Fatimas Story

Fatimas Storyimage

31 Mar 2015

Fatima’s eyes are sad and dull as if she were tormented by a constant terrible thought. Her four sisters, her mother and her grandmother sit beside her. Three generations of women look at me. In their eyes I can read a mixture of curiosity and astonishment. They all wear a blue veil and a large dress and they sit close to each other in front of a big fan. No furniture in their house, a typical refugee’s house. Fatima and her sisters have been living in Antakya, Turkey, since the beginning of 2013. They left their village north of Aleppo where they were studying. Fatima was attending the last year of high school and her younger sisters were attending primary school and middle school.
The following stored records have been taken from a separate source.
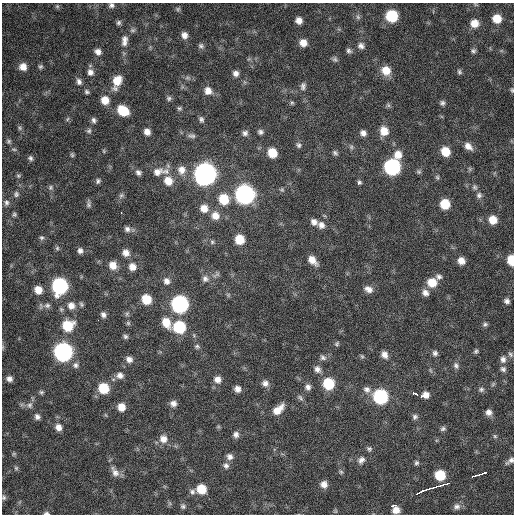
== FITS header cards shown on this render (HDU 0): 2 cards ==
NAXIS1  =                  512 / Axis length
NAXIS2  =                  512 / Axis length

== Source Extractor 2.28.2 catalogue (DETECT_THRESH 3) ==
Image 512 x 512 px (HDU 0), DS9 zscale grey, 1 PNG px = 1 image px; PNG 516 x 516 px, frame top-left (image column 1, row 512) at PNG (2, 3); no overlay
Background 340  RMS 19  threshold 57.9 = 3 sigma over >= 5 px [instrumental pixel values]
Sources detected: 200; all 200 listed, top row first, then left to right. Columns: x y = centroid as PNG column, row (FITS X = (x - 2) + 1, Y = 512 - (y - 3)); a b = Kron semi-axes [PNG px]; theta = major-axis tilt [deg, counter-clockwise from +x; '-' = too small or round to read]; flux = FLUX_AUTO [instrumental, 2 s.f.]
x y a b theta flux
111 5 7 6 - 3800
57 6 6 5 - 2100
178 9 7 5 47 2100
392 16 8 8 - 70000
358 17 8 6 -76 3400
497 19 7 7 - 21000
299 20 7 6 - 8700
119 23 7 6 - 3000
474 23 8 8 - 14000
133 30 8 5 14 2800
184 35 8 7 - 7500
124 39 9 8 - 6100
124 43 8 8 - 5100
303 43 8 8 - 12000
201 46 8 7 - 3500
361 46 9 8 - 5700
349 51 7 6 - 3400
473 51 6 6 - 2600
98 52 7 7 - 6600
335 59 8 7 - 3200
23 67 8 8 - 11000
40 67 6 6 - 2500
386 70 10 9 - 19000
90 72 9 8 - 6400
459 72 7 5 -71 2500
236 73 7 7 - 5900
187 78 8 4 0 3100
117 81 13 8 71 23000
79 82 9 7 -73 4900
303 86 11 7 78 5000
512 90 6 4 -88 1900
208 91 10 9 - 10000
87 92 6 5 - 2700
169 98 7 6 - 3200
105 100 8 8 - 15000
292 103 6 5 - 2000
442 103 6 6 - 3200
388 105 6 5 - 2500
179 108 7 6 - 2700
123 111 9 7 -36 39000
67 119 6 4 86 2000
201 119 8 6 -70 3700
94 120 7 6 - 3700
20 128 6 5 - 2400
89 131 7 6 - 2900
384 131 10 9 - 16000
147 132 8 7 - 8100
260 132 6 6 - 3600
245 133 8 7 - 4600
363 133 7 6 - 5900
192 136 10 6 -7 4500
9 141 6 6 - 2500
299 145 8 6 -67 3500
468 146 10 7 -40 8800
351 147 7 5 -48 2600
14 149 7 3 -9 1800
104 151 6 4 -88 1500
445 152 8 7 - 23000
272 153 8 7 - 24000
335 153 7 5 -31 2900
72 155 6 4 -86 2000
398 155 10 9 - 15000
30 158 6 6 - 3100
392 167 9 9 - 240000
470 169 7 4 -71 1800
181 170 12 10 89 12000
165 171 13 9 18 10000
138 172 8 6 -42 4500
157 172 14 10 26 12000
418 172 6 6 - 2300
205 174 10 10 - 910000
18 176 6 5 - 2100
437 177 7 5 -74 2200
98 181 7 5 63 3000
168 181 10 9 - 18000
358 183 3 3 - 9200
50 187 7 6 - 3000
475 187 8 7 - 3200
282 190 6 5 - 2000
16 194 8 7 - 3600
245 194 10 9 - 500000
121 195 8 6 48 3400
479 195 8 7 - 4300
224 199 10 9 - 36000
6 203 9 7 -78 4200
88 204 10 5 -88 3200
445 204 7 7 - 32000
204 208 9 9 - 13000
121 213 2 2 - 3400
14 214 6 5 - 2200
215 216 10 10 - 13000
493 220 8 7 - 19000
314 222 8 7 - 6600
321 225 10 8 -43 7300
127 229 8 7 - 4700
42 238 6 6 - 2800
239 239 8 7 - 28000
212 242 5 5 - 2300
57 248 6 6 - 2400
80 251 7 7 - 4800
126 253 8 7 - 8700
312 260 11 7 -47 13000
511 260 8 5 -84 31000
461 261 7 7 - 10000
113 265 9 8 - 12000
132 267 8 8 - 10000
216 275 12 5 34 4000
439 277 8 7 - 4200
205 279 9 8 - 5800
166 281 9 8 - 6400
432 282 9 9 - 23000
60 286 9 9 - 240000
368 289 11 8 -22 7900
38 290 8 7 - 15000
425 293 9 7 -43 7100
228 295 6 5 - 2000
146 299 8 7 - 31000
507 301 6 6 - 4400
81 304 7 6 - 2600
180 304 9 9 - 330000
47 305 9 7 1 4900
71 306 10 9 - 10000
127 314 7 5 48 2500
103 315 7 6 - 4600
166 322 12 8 -62 21000
128 323 6 6 - 2200
485 324 7 5 25 2700
68 326 10 9 - 43000
179 327 9 8 - 74000
125 336 6 6 - 2900
337 344 7 5 56 2300
197 346 7 7 - 3000
476 351 6 5 - 2400
63 352 9 9 - 430000
435 353 7 7 - 4000
510 354 7 6 - 3000
384 355 9 7 -61 7900
362 356 6 5 - 2000
323 357 9 7 -37 4300
129 359 8 7 - 7200
503 359 8 7 - 5700
76 365 8 8 - 4600
456 365 9 7 -66 4200
317 369 10 8 -55 6600
503 369 7 6 - 3700
430 370 6 4 -71 1900
120 375 9 9 - 7500
9 379 7 6 - 5700
217 379 9 9 - 8700
265 383 9 8 - 7100
328 383 9 8 - 53000
308 387 8 7 - 5500
104 388 9 8 - 42000
237 389 7 6 - 7300
367 389 10 9 - 6300
481 389 7 6 - 3300
41 392 6 5 - 2300
414 393 5 3 - 45000
426 395 7 6 - 8300
421 396 3 2 - 5800
380 397 9 8 - 160000
300 398 10 5 -39 3400
173 403 8 7 - 6500
30 405 9 8 - 5100
121 407 8 7 - 14000
278 410 15 8 43 16000
489 412 7 7 - 6400
37 417 7 6 - 4700
415 417 7 7 - 3500
58 427 9 8 - 8500
443 429 7 6 - 2900
236 434 8 7 - 5300
495 436 6 5 - 2000
163 439 10 10 - 12000
369 449 7 7 - 3000
14 454 6 4 30 1700
230 457 8 8 - 6100
361 460 11 8 47 6400
510 461 11 5 36 5100
416 463 6 5 - 2800
226 466 9 8 - 5000
16 468 6 6 - 2100
115 472 16 8 -60 9300
341 472 6 5 - 2300
484 473 7 3 21 12000
440 475 8 7 - 40000
477 475 9 3 14 19000
324 484 8 7 - 9100
443 485 10 3 17 31000
434 487 8 3 17 16000
201 489 9 8 - 27000
421 491 14 3 23 33000
192 492 8 7 - 4200
4 497 7 6 - 2600
393 505 5 3 - 9200
183 506 8 7 - 3200
457 506 9 8 - 5500
396 510 6 6 - 11000
336 511 6 4 -90 1600
46 513 7 4 0 2800
At the frame edge (FLAGS 8, measured only in part): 6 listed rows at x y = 111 5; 512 90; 511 260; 510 461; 4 497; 46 513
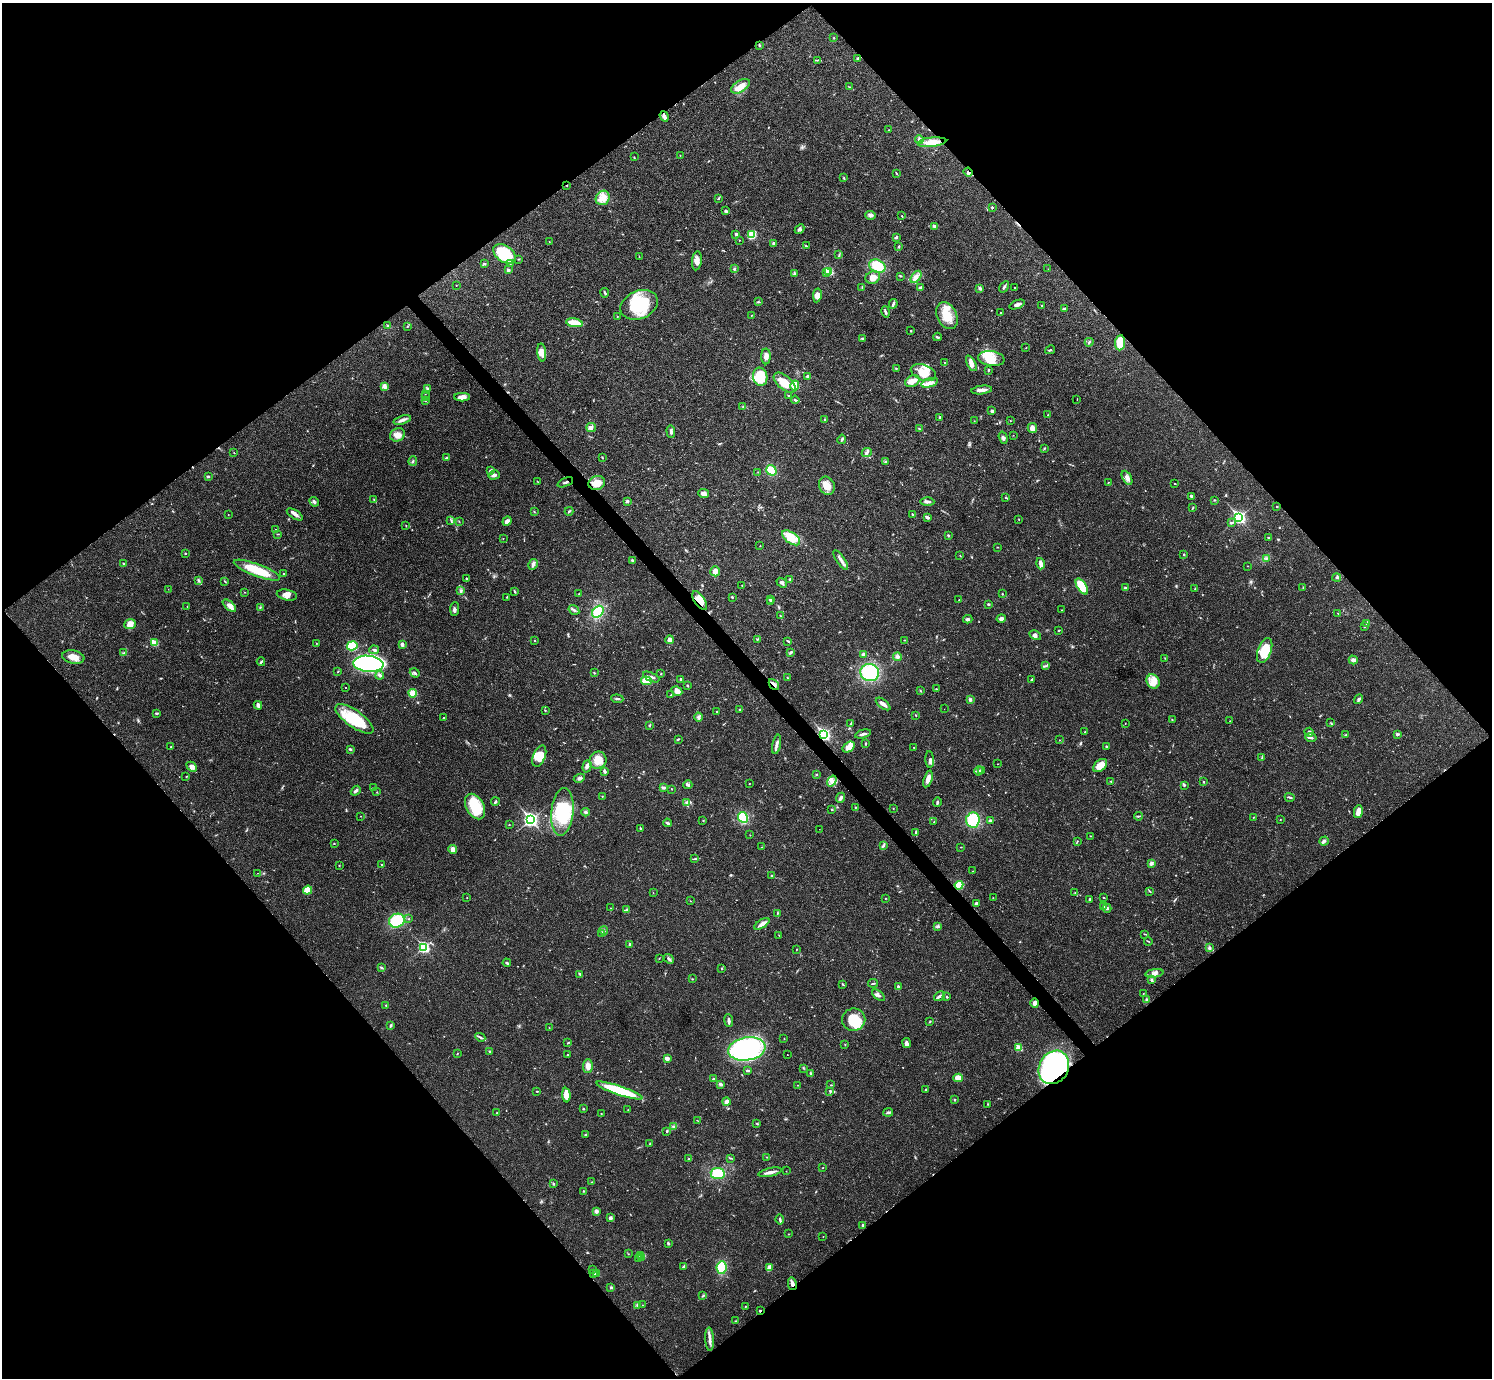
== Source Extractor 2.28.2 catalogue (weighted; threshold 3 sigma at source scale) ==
Their mother and their grandmother used to cultivate the land and went regularly to Aleppo’s souk to sell their products. When the first demonstrations broke out in the southern town of Daraa, they didn’t worry since they weren’t involved in politics: they were just a family of students and farmers. “At the end of 2012, the situation worsened. There were intense clashes and continuous bombing. We were extremely scared. My two brothers and my father joined the Free Syrian Army, they wanted to defend our people, our friends. My sisters and I were stuck at home: since all the men of the family were busy, they couldn’t take us out or bring us to school.” Fatima tells her story, her eyes are sad, hopeless. “Eventually it became impossible to live in our village under incessant bombing and lack of water, electricity and gas. We were even afraid of opening the windows of our house.

One day our neighbours’ house was bombed. We left. We didn’t have any problems to cross the Turkish border illegally”.

Now Fatima and her family live in an old and dilapidated building. Her father and her brothers laugh and smoke in the terrace while Fatima and her sisters are forced to stay inside the house, sweating, with a curtain that covers the window and separates them from the external world. Their father and one of their two brothers are still with the Free Syrian Army and every week-end they visit their family in Turkey. The other brother found a job in Antakya instead.

“In Syria we had our fields and our beautiful house. We lost everything and now it’s very difficult for us to start again from scratch. My father says that Antakya is very dangerous and that it’s better for us to stay at home. I have been here since the beginning of 2013 and I have never been in the city centre. We don’t go out unless there is a man who can come with us. My father and my brothers are always in the battlefield in Syria, so me and my sisters are forced to stay at home”, Fatima continues.

Only their mother and their grandmother go to the market while their daughters are waiting at home, sitting on the couch, watching television. However, Fatima fills up her empty days with her true passion: she draws.

“Since the time we became refugees, without a place to stay, I began to feel something coming up from my soul and I started drawing in order to express my feelings,” Fatima says. Mothers and children running away from war, a horse running towards freedom, two hands setting free a white dove, a victorious fighter raising his rifle.

Watching her drawings, you can almost grasp Fatima’s feelings and emotions. I understand the meaning of her sad eyes, deprived of vital energy; the sense of oppression and humiliation that she is feeling; her desire of freedom, for Syria, for her sisters, for herself. Perhaps Fatima would like to be free of moving around without asking permission to her father; perhaps she would like to discover the new city where she is living, go to school and finish her studies.

“Freedom. This is what we want.” Fatima smiles. And, for a moment, her eyes fills up with joy and hope.